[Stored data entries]
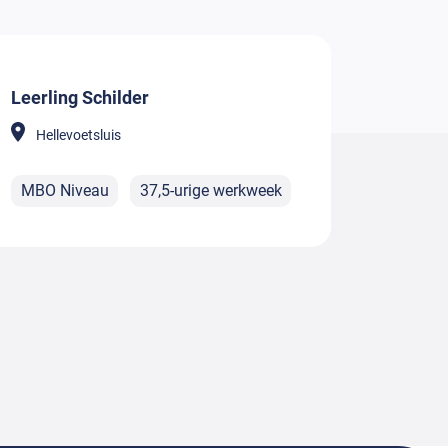
Leerling Schilder
Hellevoetsluis
MBO Niveau
37,5-urige werkweek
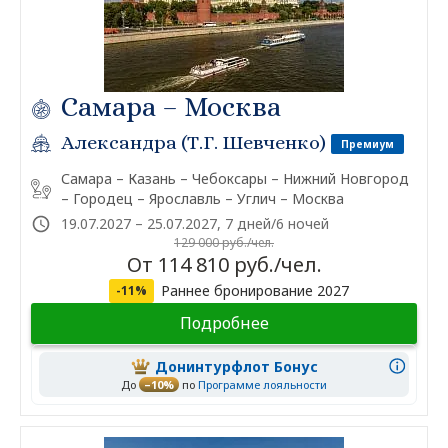
Самара – Москва
Александра (Т.Г. Шевченко)
Премиум
Самара – Казань – Чебоксары – Нижний Новгород
– Городец – Ярославль – Углич – Москва
19.07.2027 – 25.07.2027, 7 дней/6 ночей
129 000 руб./чел.
От 114 810 руб./чел.
Раннее бронирование 2027
-11%
Подробнее
Донинтурфлот Бонус
До
–10%
по
Программе лояльности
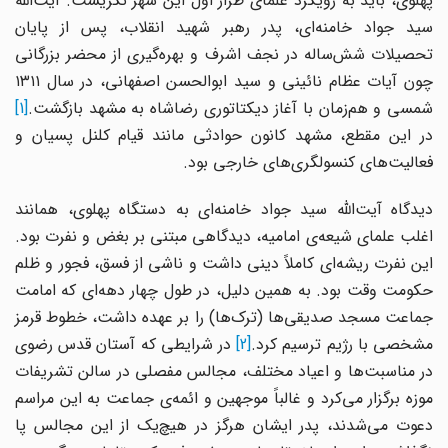
پهلوی، باید به رویکرد علمای طراز اول این شهر نگریست. آیت‌الله
سید جواد خامنه‌ای، پدر رهبر شهید انقلاب، پس از پایان
تحصیلات شش‌ساله در نجف اشرف و بهره‌گیری از محضر بزرگانی
چون آیات عظام نائینی و سید ابوالحسن اصفهانی، در سال ۱۳۱۱
شمسی و هم‌زمان با آغاز دیکتاتوری رضاشاه به مشهد بازگشت.
[1]
در این مقطع، مشهد کانون حوادثی مانند قیام کلنل پسیان و
فعالیت‌های کنسولگری‌های خارجی بود.
دیدگاه آیت‌الله سید جواد خامنه‌ای به دستگاه پهلوی، همانند
اغلب علمای شیعه‌ی امامیه، دیدگاهی مبتنی بر بغض و نفرت بود.
این نفرت ریشه‌ای کاملاً دینی داشت و ناشی از فسق، فجور و ظلم
حکومت وقت بود. به همین دلیل، در طول چهار دهه‌ای که امامت
جماعت مسجد صدیقی‌ها (ترک‌ها) را بر عهده داشت، خطوط قرمز
شخصی با رژیم ترسیم کرد.
[2]
در شرایطی که آستان قدس رضوی
در مناسبت‌ها و اعیاد مختلف، مجالس مفصلی در سالن تشریفات
موزه برگزار می‌کرد و غالباً موجهین و ائمه‌ی جماعت به این مراسم
دعوت می‌شدند، پدر ایشان هرگز در هیچ‌یک از این مجالس پا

→ **TASK TO COMPLETE**: Copy out every line in the entries above that holds "نفرت".

→ **RESPONSE**:
اغلب علمای شیعه‌ی امامیه، دیدگاهی مبتنی بر بغض و نفرت بود.
این نفرت ریشه‌ای کاملاً دینی داشت و ناشی از فسق، فجور و ظلم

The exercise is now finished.